[Start]

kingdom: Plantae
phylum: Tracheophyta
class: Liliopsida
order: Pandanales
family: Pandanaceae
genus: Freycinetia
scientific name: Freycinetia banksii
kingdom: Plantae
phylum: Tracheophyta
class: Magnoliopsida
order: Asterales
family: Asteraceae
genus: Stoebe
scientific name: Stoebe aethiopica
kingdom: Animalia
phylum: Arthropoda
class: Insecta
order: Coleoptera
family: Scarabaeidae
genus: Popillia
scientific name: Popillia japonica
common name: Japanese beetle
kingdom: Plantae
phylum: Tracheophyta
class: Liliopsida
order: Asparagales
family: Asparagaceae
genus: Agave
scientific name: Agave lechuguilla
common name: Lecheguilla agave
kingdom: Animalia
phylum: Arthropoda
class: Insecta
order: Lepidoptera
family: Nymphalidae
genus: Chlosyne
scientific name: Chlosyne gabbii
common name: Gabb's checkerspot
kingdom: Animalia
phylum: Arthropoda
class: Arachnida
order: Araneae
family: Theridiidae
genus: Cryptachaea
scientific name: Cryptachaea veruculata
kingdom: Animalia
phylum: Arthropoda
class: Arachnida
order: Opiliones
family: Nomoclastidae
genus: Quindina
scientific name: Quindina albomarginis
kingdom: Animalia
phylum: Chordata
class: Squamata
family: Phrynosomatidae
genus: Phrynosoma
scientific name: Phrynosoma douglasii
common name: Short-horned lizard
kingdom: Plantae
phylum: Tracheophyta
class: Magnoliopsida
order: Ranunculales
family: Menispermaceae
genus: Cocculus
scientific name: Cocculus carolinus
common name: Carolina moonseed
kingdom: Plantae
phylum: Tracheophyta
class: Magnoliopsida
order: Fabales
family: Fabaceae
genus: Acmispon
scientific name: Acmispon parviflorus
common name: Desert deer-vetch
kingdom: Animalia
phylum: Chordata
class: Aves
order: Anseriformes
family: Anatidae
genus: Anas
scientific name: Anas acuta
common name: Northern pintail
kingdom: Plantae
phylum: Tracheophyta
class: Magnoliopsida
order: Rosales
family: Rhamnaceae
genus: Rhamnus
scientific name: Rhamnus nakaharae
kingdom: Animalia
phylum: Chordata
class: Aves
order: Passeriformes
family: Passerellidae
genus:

[End]

- **What is expected**
Reproduce the entire listing above line by line, with no changes.

- **Answer in full**
kingdom: Plantae
phylum: Tracheophyta
class: Liliopsida
order: Pandanales
family: Pandanaceae
genus: Freycinetia
scientific name: Freycinetia banksii
kingdom: Plantae
phylum: Tracheophyta
class: Magnoliopsida
order: Asterales
family: Asteraceae
genus: Stoebe
scientific name: Stoebe aethiopica
kingdom: Animalia
phylum: Arthropoda
class: Insecta
order: Coleoptera
family: Scarabaeidae
genus: Popillia
scientific name: Popillia japonica
common name: Japanese beetle
kingdom: Plantae
phylum: Tracheophyta
class: Liliopsida
order: Asparagales
family: Asparagaceae
genus: Agave
scientific name: Agave lechuguilla
common name: Lecheguilla agave
kingdom: Animalia
phylum: Arthropoda
class: Insecta
order: Lepidoptera
family: Nymphalidae
genus: Chlosyne
scientific name: Chlosyne gabbii
common name: Gabb's checkerspot
kingdom: Animalia
phylum: Arthropoda
class: Arachnida
order: Araneae
family: Theridiidae
genus: Cryptachaea
scientific name: Cryptachaea veruculata
kingdom: Animalia
phylum: Arthropoda
class: Arachnida
order: Opiliones
family: Nomoclastidae
genus: Quindina
scientific name: Quindina albomarginis
kingdom: Animalia
phylum: Chordata
class: Squamata
family: Phrynosomatidae
genus: Phrynosoma
scientific name: Phrynosoma douglasii
common name: Short-horned lizard
kingdom: Plantae
phylum: Tracheophyta
class: Magnoliopsida
order: Ranunculales
family: Menispermaceae
genus: Cocculus
scientific name: Cocculus carolinus
common name: Carolina moonseed
kingdom: Plantae
phylum: Tracheophyta
class: Magnoliopsida
order: Fabales
family: Fabaceae
genus: Acmispon
scientific name: Acmispon parviflorus
common name: Desert deer-vetch
kingdom: Animalia
phylum: Chordata
class: Aves
order: Anseriformes
family: Anatidae
genus: Anas
scientific name: Anas acuta
common name: Northern pintail
kingdom: Plantae
phylum: Tracheophyta
class: Magnoliopsida
order: Rosales
family: Rhamnaceae
genus: Rhamnus
scientific name: Rhamnus nakaharae
kingdom: Animalia
phylum: Chordata
class: Aves
order: Passeriformes
family: Passerellidae
genus:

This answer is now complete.